• [PASSAGE FOR REVIEW]:
Technical Articles

Automating Machine Learning with DevOps for MATLAB and Simulink

By Peter Webb and Gokhan Atinc, MathWorks


As more organizations rely on machine learning applications for core business functions, many are taking a closer look at the full lifecycle of those applications. The initial focus on development and deployment of machine learning models has expanded to encompass continuous monitoring and updates. Changes in the input data may decrease a model’s predictive or classification accuracy. Prompt retraining and model evaluation produces better models and more accurate decisions.

In machine learning operations, or ML Ops, the plan, design, build, and test activities of development are linked with the deploy, operate, and monitor activities of operations in a continuous feedback loop (Figure 1). Many data science teams have started to automate parts of the ML Ops cycle, such as deployment and operations.

Model of the machine learning continuous feedback loop.

Figure 1. The ML Ops cycle.

Fully automating the cycle, however, requires additional steps: monitoring and evaluating model performance, incorporating the results of that evaluation into a better performing model, and redeploying the new model. Implementing this automation offers significant benefits, enabling data scientists to spend more time designing useful ML solutions and less time on IT administration and tedious, error-prone manual tasks.

To illustrate how Model-Based Design with MATLAB® and Simulink® can be used to automate ML Ops processes, we implemented a predictive maintenance application for a fictional metropolitan transit system. The organization needed a way to plan for the maintenance or replacement of batteries in its fleet of electric buses before the batteries were at risk of failing while on the road.

The application includes a machine learning model that uses battery state of charge (SOC), current, and other measurements to predict the battery’s state of health (SOH). Other components include an application server that runs the machine learning model at scale, a drift detection component that compares observed data with training data to determine when retraining is required, and a high-fidelity physical model of the battery that enables automated labeling of observed data.

• [CHECK YOUR UNDERSTANDING]:
A - Answer these questions using the article on automating machine learning with DevOps.
(i) What can reduce a model's predictive or classification accuracy?
(ii) For what kind of organization was the predictive maintenance application implemented?
(iii) What does the application's machine learning model predict?
B - Write out the part of the article on automating machine learning with DevOps that starts at "In machine learning" and ends at "error-prone manual tasks.".

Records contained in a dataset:
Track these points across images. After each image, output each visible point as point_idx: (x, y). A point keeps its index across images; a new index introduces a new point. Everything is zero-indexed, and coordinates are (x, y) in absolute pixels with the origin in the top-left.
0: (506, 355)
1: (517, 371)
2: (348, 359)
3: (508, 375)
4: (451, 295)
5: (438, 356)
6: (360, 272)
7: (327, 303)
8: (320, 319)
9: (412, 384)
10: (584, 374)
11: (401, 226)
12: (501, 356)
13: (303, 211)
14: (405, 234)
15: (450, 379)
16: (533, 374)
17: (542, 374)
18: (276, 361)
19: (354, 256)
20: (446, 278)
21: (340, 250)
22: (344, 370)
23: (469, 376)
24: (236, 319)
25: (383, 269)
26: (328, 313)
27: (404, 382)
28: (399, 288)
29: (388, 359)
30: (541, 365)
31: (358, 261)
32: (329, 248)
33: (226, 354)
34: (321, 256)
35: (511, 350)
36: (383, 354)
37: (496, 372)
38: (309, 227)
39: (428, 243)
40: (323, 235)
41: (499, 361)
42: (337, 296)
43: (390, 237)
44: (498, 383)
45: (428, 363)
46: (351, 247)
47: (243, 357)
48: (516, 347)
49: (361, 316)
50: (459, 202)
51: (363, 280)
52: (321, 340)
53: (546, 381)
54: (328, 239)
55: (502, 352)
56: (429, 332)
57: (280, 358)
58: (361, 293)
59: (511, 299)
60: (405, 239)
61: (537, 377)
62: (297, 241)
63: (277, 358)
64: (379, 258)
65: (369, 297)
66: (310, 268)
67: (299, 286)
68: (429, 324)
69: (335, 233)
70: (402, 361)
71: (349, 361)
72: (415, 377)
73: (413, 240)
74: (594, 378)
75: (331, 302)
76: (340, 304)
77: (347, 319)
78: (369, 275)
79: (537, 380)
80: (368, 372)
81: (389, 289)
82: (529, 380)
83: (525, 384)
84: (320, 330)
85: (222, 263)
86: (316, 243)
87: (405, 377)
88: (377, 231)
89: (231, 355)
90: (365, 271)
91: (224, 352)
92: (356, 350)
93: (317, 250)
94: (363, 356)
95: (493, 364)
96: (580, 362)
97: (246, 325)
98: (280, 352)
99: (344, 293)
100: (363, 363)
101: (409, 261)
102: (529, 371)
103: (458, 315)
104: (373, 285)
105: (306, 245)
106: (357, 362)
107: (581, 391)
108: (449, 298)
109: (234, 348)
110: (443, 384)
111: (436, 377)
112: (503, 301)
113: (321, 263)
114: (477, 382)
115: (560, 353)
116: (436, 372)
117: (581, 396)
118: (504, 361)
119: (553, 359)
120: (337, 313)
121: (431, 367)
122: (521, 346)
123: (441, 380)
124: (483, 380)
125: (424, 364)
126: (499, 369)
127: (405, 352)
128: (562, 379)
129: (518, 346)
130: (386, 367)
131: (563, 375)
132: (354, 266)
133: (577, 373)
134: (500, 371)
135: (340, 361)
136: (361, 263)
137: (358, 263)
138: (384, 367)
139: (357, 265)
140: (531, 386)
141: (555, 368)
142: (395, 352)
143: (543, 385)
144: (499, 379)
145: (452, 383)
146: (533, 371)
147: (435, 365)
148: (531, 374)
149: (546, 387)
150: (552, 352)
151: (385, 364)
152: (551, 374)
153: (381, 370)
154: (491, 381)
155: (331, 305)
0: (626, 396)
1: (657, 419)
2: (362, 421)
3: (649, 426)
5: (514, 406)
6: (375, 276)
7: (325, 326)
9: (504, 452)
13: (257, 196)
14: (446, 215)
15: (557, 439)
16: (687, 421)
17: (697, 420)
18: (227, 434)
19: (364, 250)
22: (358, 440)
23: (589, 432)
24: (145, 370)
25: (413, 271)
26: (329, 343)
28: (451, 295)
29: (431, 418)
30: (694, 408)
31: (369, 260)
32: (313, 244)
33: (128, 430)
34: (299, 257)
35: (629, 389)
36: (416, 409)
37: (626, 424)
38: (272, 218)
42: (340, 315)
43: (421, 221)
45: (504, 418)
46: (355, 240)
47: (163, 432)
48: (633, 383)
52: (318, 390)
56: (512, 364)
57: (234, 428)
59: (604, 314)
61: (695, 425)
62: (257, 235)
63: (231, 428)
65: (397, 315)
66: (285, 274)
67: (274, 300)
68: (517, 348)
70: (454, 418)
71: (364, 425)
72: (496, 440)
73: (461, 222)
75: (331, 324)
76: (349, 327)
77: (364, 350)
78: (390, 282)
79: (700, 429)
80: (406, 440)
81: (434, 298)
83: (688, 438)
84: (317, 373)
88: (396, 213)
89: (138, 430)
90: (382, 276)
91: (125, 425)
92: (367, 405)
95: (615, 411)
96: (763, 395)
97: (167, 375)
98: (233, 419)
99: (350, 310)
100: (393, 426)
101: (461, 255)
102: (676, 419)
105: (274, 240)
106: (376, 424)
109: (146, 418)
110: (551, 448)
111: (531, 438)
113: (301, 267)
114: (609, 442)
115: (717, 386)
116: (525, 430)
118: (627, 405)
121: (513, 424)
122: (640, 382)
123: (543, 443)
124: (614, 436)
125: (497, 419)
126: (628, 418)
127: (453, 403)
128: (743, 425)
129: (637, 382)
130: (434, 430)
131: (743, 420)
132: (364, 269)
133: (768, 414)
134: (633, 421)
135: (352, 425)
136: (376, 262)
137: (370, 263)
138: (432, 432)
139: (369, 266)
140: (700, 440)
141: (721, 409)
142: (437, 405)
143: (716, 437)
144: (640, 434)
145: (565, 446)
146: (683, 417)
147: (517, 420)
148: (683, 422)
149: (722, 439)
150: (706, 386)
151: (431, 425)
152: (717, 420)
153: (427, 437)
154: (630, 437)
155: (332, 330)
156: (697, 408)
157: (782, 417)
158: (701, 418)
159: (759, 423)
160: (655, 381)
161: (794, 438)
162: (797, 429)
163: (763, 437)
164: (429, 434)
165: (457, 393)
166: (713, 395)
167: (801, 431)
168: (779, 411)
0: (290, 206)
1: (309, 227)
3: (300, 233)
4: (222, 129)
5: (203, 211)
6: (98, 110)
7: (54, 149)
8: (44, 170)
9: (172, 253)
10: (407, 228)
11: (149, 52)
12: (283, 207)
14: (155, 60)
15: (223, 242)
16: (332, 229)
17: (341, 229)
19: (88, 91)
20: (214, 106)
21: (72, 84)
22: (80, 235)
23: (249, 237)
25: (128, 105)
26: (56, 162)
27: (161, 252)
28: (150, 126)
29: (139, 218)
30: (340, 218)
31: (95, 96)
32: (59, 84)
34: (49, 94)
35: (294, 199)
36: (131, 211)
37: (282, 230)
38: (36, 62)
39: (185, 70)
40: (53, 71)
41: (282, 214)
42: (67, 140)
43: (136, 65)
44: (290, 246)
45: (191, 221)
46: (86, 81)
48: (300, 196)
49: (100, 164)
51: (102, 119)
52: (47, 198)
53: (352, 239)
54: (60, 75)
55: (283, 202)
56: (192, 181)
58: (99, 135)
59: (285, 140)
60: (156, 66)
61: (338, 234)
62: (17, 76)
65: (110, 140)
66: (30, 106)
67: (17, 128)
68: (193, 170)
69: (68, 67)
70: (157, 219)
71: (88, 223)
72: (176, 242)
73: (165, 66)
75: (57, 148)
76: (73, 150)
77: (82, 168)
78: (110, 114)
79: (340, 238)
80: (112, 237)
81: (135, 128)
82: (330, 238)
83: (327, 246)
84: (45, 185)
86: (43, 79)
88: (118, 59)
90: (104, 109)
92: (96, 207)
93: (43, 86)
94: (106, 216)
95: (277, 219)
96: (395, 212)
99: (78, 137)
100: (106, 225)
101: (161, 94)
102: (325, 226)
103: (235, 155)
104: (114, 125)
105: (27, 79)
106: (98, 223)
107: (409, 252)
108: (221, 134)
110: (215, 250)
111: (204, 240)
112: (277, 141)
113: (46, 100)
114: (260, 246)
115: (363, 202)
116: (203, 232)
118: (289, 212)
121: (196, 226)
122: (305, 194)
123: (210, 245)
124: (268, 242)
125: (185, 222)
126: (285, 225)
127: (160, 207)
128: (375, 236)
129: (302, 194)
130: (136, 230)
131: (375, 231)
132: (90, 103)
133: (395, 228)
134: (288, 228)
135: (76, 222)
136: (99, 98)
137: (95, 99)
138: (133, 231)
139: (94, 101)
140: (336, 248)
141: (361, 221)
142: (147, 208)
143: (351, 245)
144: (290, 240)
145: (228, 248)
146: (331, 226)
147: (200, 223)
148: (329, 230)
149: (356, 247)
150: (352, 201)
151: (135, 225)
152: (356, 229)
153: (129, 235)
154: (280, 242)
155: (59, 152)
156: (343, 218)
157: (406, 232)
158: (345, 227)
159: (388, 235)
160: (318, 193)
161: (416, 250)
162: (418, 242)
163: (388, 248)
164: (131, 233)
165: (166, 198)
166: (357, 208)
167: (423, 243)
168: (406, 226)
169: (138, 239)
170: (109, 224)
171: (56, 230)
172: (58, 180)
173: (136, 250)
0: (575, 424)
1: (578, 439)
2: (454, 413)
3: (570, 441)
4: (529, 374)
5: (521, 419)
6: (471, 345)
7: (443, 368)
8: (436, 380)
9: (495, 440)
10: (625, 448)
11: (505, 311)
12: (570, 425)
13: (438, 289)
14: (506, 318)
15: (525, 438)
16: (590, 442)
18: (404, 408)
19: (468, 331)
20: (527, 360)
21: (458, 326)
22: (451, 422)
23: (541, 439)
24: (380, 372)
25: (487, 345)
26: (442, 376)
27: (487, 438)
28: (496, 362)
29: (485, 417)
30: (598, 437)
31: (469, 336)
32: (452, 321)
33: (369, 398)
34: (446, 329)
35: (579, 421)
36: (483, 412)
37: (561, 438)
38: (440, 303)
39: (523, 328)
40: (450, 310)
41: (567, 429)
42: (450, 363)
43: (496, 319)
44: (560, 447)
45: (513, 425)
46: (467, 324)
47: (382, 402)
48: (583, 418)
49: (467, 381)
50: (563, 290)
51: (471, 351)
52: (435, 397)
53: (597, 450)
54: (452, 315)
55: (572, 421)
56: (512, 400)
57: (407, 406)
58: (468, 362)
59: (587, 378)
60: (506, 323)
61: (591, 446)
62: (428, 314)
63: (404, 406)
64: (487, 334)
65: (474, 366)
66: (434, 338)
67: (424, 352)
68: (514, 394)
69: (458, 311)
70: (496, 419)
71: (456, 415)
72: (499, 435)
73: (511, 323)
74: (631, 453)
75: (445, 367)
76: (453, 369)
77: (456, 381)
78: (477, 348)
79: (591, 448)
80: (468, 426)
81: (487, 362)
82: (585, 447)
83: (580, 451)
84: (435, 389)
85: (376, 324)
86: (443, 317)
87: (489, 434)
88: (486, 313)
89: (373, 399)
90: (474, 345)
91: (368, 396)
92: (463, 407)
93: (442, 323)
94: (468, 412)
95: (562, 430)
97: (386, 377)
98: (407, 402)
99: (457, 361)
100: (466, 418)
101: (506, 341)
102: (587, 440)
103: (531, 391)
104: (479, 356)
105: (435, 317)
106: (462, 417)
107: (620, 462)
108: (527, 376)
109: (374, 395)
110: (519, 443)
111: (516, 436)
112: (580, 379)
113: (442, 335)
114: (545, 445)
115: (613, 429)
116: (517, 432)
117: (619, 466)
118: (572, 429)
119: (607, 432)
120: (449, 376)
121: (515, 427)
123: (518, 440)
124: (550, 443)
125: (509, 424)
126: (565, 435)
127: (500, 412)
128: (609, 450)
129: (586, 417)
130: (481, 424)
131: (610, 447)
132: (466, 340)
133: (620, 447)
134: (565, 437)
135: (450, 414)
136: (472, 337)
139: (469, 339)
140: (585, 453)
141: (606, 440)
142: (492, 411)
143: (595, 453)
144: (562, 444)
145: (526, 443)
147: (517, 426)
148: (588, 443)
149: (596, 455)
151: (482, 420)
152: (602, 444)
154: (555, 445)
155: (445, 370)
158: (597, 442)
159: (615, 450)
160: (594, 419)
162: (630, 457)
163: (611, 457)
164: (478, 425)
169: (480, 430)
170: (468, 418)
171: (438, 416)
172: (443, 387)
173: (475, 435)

• [ANSWERS BY ITEM NUMBER]:
A -
(i) Changes in the input data.
(ii) A fictional metropolitan transit system.
(iii) The battery's state of health (SOH).

B -
In machine learning operations, or ML Ops, the plan, design, build, and test activities of development are linked with the deploy, operate, and monitor activities of operations in a continuous feedback loop (Figure 1). Many data science teams have started to automate parts of the ML Ops cycle, such as deployment and operations.

Model of the machine learning continuous feedback loop.

Figure 1. The ML Ops cycle.

Fully automating the cycle, however, requires additional steps: monitoring and evaluating model performance, incorporating the results of that evaluation into a better performing model, and redeploying the new model. Implementing this automation offers significant benefits, enabling data scientists to spend more time designing useful ML solutions and less time on IT administration and tedious, error-prone manual tasks.